Parker, William G. Division of Resource Management, Petrified Forest National Park, Arizona.
- Age of the earliest dinosaurs
- Early dinosaur diversity
- Patterns of early dinosaur evolution
- Opportunism, competition, and adaptation
- Links to Primary Literature
- Additional Readings
The origin and early diversification of dinosaurs occurred during the Late Triassic Period (235– 201.3 million years ago). By the beginning of the Early Jurassic (201.3–176 million years ago), dinosaurs were a dominant part of terrestrial ecosystems across the globe in terms of both diversity and abundance. Vertebrate paleontologists by the mid-1990s thought that the origin and rise of dinosaurs was fairly well understood. However, the discovery of new specimens and reevaluation of previous hypotheses during the past few years have resulted in a much better understanding of the early diversification of dinosaurs and their close relatives. Dinosaurs are defined as the most recent common ancestor of Triceratops and birds (specifically, the house sparrow, Passer domesticus), and all their descendants.

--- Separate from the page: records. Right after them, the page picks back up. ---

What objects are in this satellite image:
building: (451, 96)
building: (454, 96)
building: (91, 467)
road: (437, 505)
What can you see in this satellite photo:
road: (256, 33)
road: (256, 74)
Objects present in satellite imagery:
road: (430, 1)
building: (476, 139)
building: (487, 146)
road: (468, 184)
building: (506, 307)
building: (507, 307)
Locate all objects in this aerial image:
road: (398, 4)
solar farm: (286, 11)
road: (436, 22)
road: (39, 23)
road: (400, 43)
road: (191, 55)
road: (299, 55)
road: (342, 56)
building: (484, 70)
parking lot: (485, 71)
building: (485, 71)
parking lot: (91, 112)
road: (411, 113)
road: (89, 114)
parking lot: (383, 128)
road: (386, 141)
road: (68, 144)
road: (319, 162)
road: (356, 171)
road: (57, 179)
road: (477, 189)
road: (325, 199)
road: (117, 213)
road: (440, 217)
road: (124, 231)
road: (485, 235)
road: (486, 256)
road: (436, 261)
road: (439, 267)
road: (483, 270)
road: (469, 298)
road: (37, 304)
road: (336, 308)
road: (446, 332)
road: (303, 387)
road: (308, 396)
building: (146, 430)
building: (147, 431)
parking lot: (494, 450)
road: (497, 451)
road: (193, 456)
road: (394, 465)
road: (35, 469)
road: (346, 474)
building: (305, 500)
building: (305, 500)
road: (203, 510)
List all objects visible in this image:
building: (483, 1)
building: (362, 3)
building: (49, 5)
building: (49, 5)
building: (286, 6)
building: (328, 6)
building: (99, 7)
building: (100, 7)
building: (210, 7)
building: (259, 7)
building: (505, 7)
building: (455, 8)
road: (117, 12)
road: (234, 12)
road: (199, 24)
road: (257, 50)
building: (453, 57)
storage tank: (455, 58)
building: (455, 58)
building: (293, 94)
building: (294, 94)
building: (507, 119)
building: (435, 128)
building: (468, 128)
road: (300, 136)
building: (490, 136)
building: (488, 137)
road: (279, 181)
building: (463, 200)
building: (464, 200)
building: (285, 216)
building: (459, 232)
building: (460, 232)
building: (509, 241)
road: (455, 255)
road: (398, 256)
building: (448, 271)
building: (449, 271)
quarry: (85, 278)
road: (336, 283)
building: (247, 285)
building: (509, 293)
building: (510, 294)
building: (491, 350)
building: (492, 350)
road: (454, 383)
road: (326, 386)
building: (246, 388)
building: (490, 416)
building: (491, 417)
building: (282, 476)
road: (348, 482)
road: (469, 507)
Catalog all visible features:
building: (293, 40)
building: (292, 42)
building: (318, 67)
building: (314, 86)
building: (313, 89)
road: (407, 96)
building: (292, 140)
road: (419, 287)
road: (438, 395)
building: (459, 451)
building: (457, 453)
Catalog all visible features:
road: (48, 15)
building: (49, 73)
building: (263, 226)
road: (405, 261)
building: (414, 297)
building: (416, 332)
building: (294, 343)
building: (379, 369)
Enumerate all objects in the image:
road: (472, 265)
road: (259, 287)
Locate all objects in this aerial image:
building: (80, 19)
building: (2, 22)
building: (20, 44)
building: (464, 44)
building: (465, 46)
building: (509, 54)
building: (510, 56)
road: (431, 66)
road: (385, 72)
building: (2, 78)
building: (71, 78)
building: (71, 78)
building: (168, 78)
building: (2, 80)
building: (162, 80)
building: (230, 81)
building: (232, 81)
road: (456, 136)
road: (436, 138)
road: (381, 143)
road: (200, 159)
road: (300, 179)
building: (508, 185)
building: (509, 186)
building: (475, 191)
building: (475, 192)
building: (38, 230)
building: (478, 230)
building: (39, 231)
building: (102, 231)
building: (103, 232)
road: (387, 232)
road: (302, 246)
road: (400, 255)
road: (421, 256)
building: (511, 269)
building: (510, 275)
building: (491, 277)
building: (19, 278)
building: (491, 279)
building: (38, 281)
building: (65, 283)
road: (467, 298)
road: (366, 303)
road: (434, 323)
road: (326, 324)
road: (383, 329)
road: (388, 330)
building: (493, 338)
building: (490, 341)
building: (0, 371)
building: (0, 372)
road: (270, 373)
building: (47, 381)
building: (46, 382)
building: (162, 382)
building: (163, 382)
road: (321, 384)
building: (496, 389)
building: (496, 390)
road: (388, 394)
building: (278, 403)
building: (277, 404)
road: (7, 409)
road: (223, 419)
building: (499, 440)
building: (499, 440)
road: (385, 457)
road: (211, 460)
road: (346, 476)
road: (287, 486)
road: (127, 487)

Thus, by definition, dinosaurs consist of two major lineages: the Ornithischia and the Saurischia (Fig. 1). Familiar ornithischian dinosaurs include a variety of forms, such as the armored thyreophorans (stegosaurs, ankylosaurs, and their relatives), the dome-headed pachycephalosaurs, horned ceratopsians (including Triceratops), and the “duck-billed” hadrosaurs. All known ornithischians were herbivorous or omnivorous. Saurischian dinosaurs consist of two major lineages: the sauropodomorphs, which include the gigantic long-necked quadrupedal sauropods and their relatives; and the theropods, a bipedal, largely carnivorous group that includes birds (Fig. 1). Studies on the origin and initial diversification of dinosaurs focus on the earliest members of the ornithischian, sauropodomorph, and theropod groups. Renewed study of the earliest members of these groups and the closest relatives of dinosaurs (here called “basal dinosauromorphs”) has revealed new insights into the patterns and processes related to the rise of dinosaurs (Figs. 1 and 2).